We tend to treat being good at AI as a technical skill, something to do with clever prompts, the right settings and a stock of secret phrases. Watch the people who actually get extraordinary results from these tools, though, and a different pattern shows up. They are rarely the most technical. They are the clearest. They know, with unusual precision, what outcome they are after, and that turns out to be most of the game.
This is an observation about how people work, drawn from the experience of early adopters and from the guidance of the people who build these systems, rather than from a controlled trial. But it lines up remarkably well with the evidence we do have.
What “good at AI” gets mistaken for
The popular picture of AI skill is technical. It imagines a person who knows the magic wording, the hidden options, the trick that unlocks a better answer. That kind of knowledge is real, and for some jobs it matters. But for most of the everyday work people bring to these tools, writing, planning, analysing, summarising, it is not the bottleneck.
The bottleneck is almost always the request itself. A model cannot read a mind you have not made up. When someone types “write something about our new product” and gets back bland, generic text, the natural reaction is to blame the tool or to hunt for a better prompt. The more useful diagnosis is that the request had a hundred reasonable answers, and the tool returned the average of them.
The pattern among people who get great results
Sit with someone who consistently gets excellent output and you notice they do something specific before they type a word. They decide what they actually want. Who is this for. What form should it take. What is it trying to achieve. What would make it good, and what would make it a failure.
Then they say those things. They give the context the tool could not otherwise know, they name the constraints, and they describe the shape of a good answer. The result is not better because the prompt was clever. It is better because the instructions left less room for the tool to guess.
The people who struggle, by contrast, are often struggling with the same thing that would trip up a new colleague handed the same vague brief. The difficulty is not that they lack a technical trick. It is that they have not yet decided what they want.
Why clarity does the work, not cleverness
Here is the quietly revealing part. The official best-practice guidance from the companies that build these systems is almost entirely about clarity, not trickery. Anthropic’s advice for getting good results from its models begins with a single instruction: be clear and direct. OpenAI’s prompt engineering guide opens with much the same idea, to write clear and specific instructions, provide context, and say what a good answer looks like.

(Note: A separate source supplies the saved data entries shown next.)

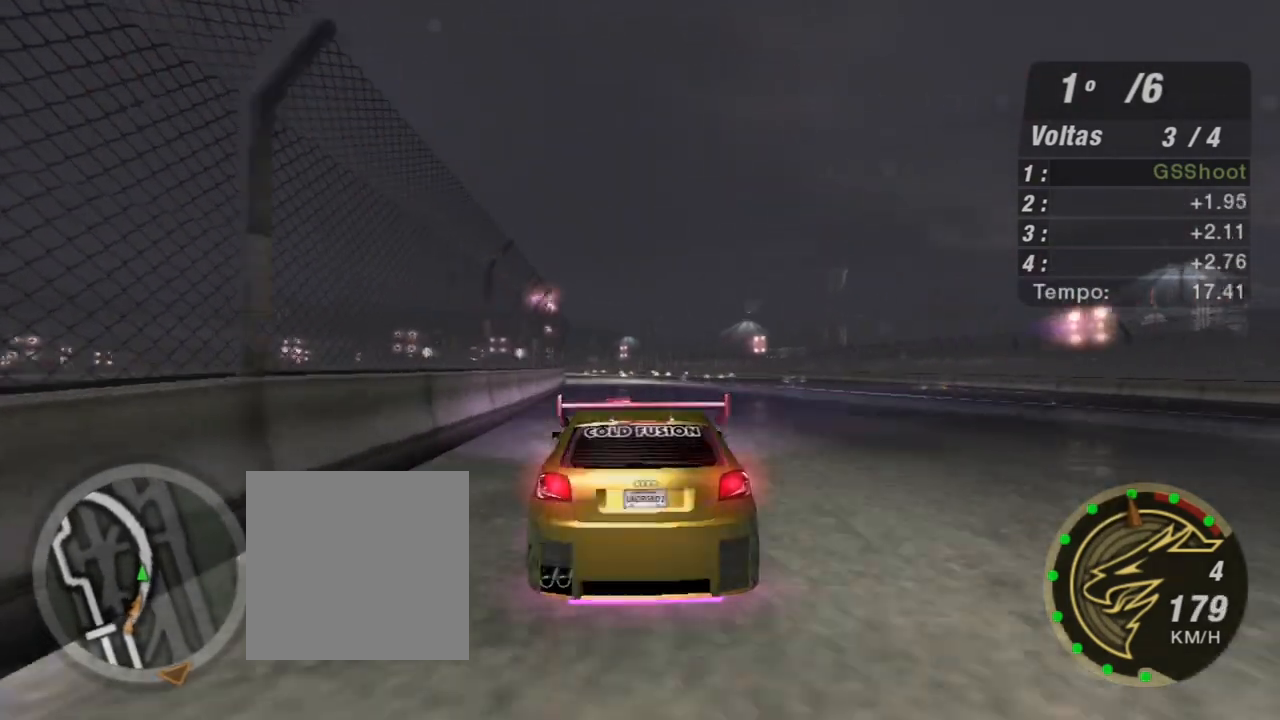
{"buttons": ["R2"], "left_stick": "center", "right_stick": "center", "events": [[67, "left_stick", "up-left"], [434, "left_stick", "center"]]}
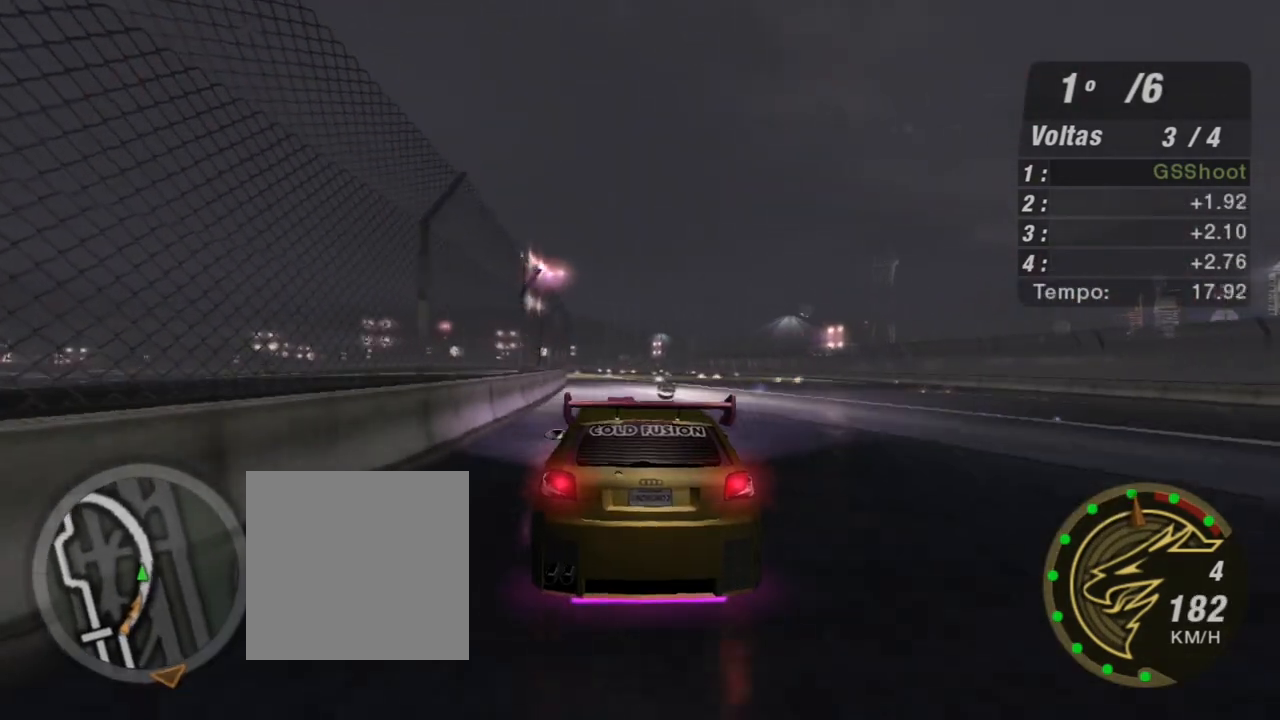
{"buttons": ["R2"], "left_stick": "center", "right_stick": "center", "events": [[200, "left_stick", "left"], [367, "left_stick", "center"]]}
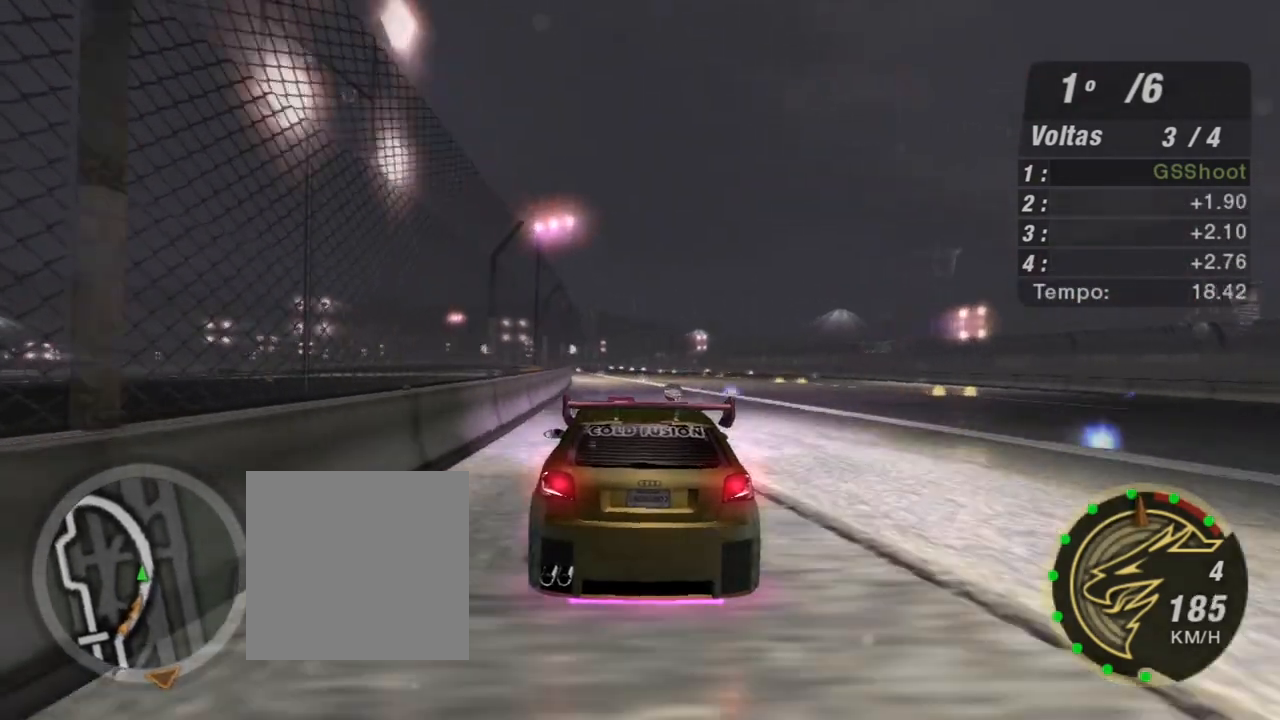
{"buttons": ["R2"], "left_stick": "center", "right_stick": "center", "events": [[100, "left_stick", "left"], [267, "left_stick", "center"]]}
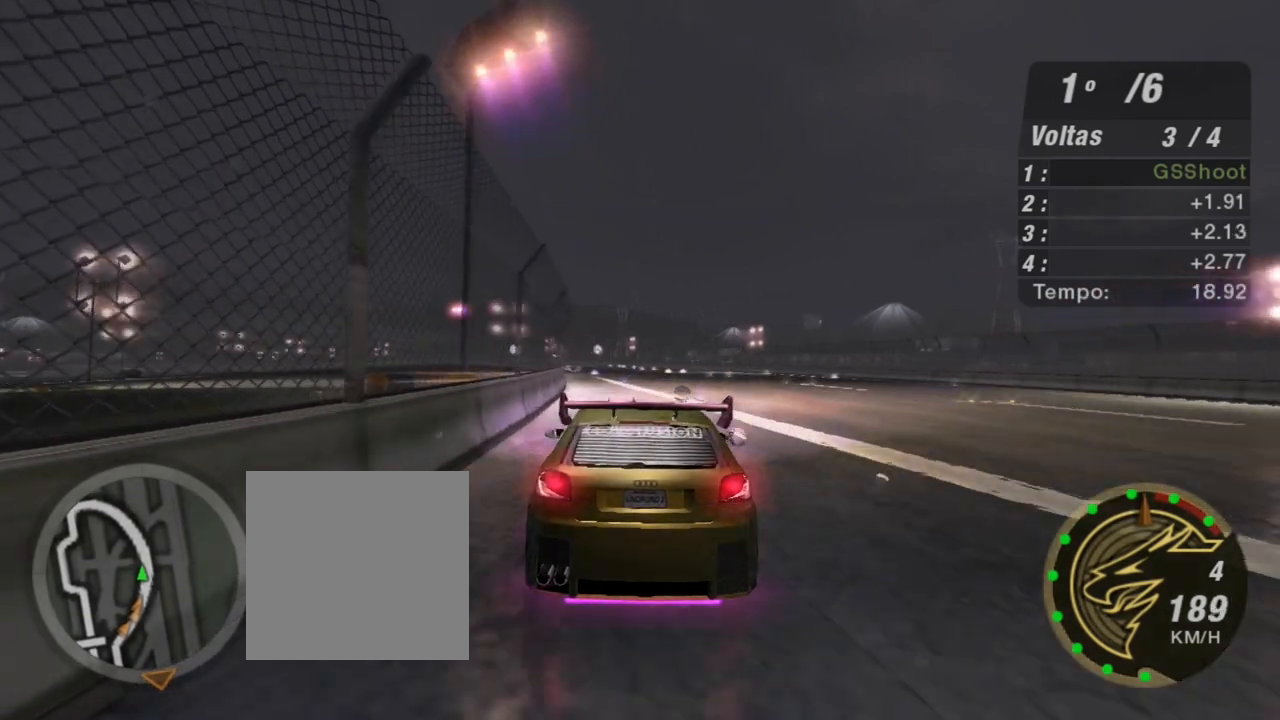
{"buttons": ["R2"], "left_stick": "up-left", "right_stick": "center", "events": [[67, "left_stick", "left"], [133, "left_stick", "up-left"], [233, "R1", "down"], [233, "left_stick", "center"], [434, "R1", "up"], [434, "left_stick", "left"], [500, "left_stick", "up-left"]]}
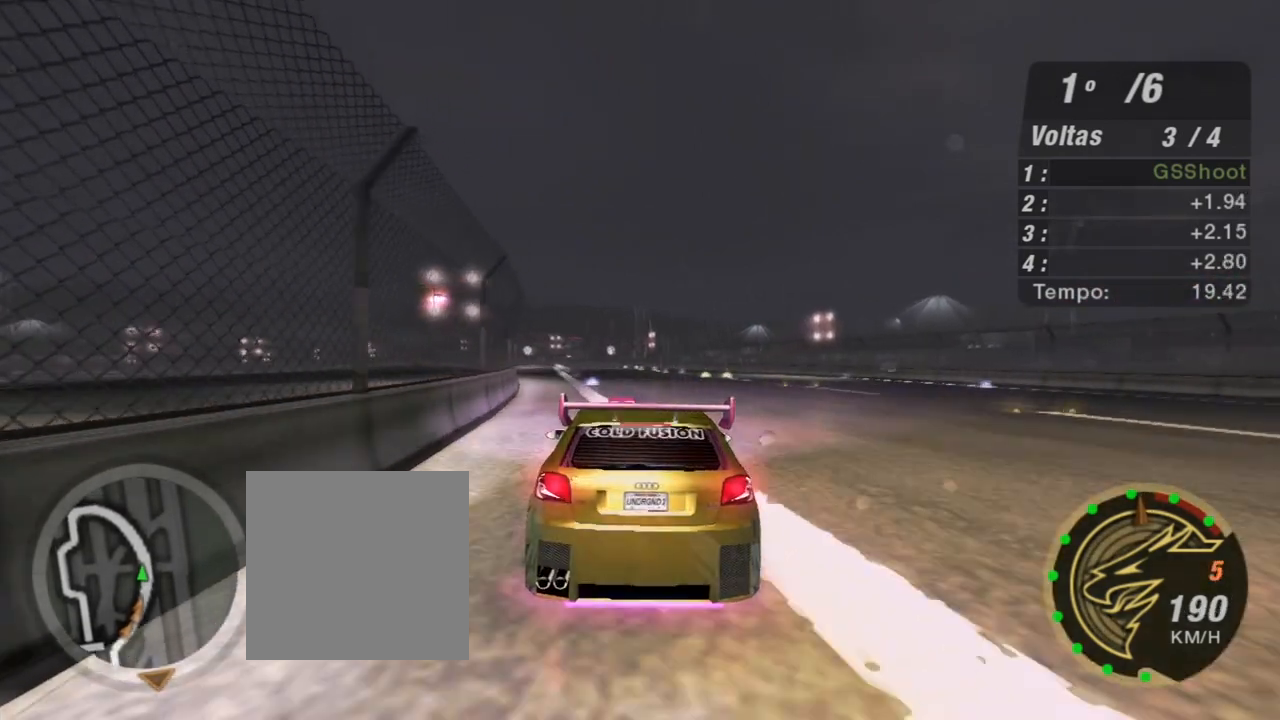
{"buttons": ["R2"], "left_stick": "up-left", "right_stick": "center", "events": [[334, "left_stick", "center"], [434, "left_stick", "up-left"]]}
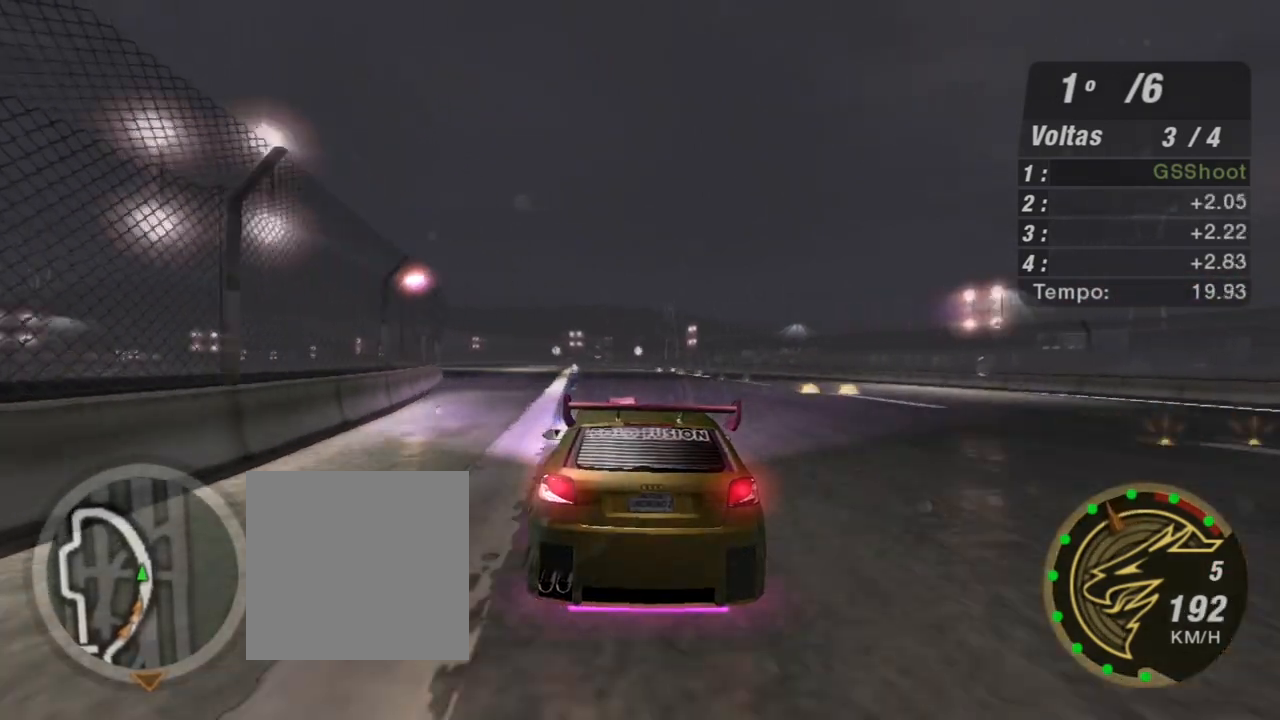
{"buttons": ["R2"], "left_stick": "up-left", "right_stick": "center", "events": []}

Strip the jargon from most prompt engineering advice and you are left with something unglamorous: say clearly what you want, for whom, in what form, and with what constraints. Practitioner guides pile on the same theme, urging people to replace vague instructions with specific ones, to define the length and format, and to show an example of success. None of that is a technical capability. It is the ability to be clear about an outcome.
The uncomfortable part
If clarity is the skill, then the tool has an awkward side effect: it exposes muddled thinking. Writing a clean brief for an AI is the same work as writing a clean brief for a capable person. You have to know the goal well enough to state it plainly, and a great deal of our everyday thinking is fuzzier than we like to admit until something forces us to put it into words.
That is why these tools can feel like a mirror. When the output is disappointing, it is tempting to conclude the machine is not clever enough. Often the honest reading is that the request was not clear enough, because the thinking behind it was not finished. The hard part sits on our side of the screen.
A caveat worth keeping
None of this means technical skill is worthless. Building software with these tools, wiring them into workflows, handling data and checking their reliability all still reward genuine expertise, and the “almost entirely” in the popular framing is too strong for those cases. The early-adopter evidence is also experiential rather than rigorous, so it is a strong signal rather than proof.
There is a risk in the other direction, too. These tools produce fluent, confident answers that can feel right while being wrong, so clarity about what you want has to be paired with actually checking what you got. Knowing the outcome you are after is what makes that check possible, because you cannot judge an answer well if you were never sure what you were asking for.
What to take from it
The practical lesson is almost dull, which is part of why it gets overlooked. Before reaching for a cleverer prompt, get clearer about the outcome. Decide what you want, who it is for, what form it should take and how you will know it is good, and then say those things directly.
Most of the distance between a mediocre result and an excellent one closes right there. The skill being rewarded is an old and human one, thinking clearly about what you actually want. The only new thing is how quickly the tool tells you whether you really know.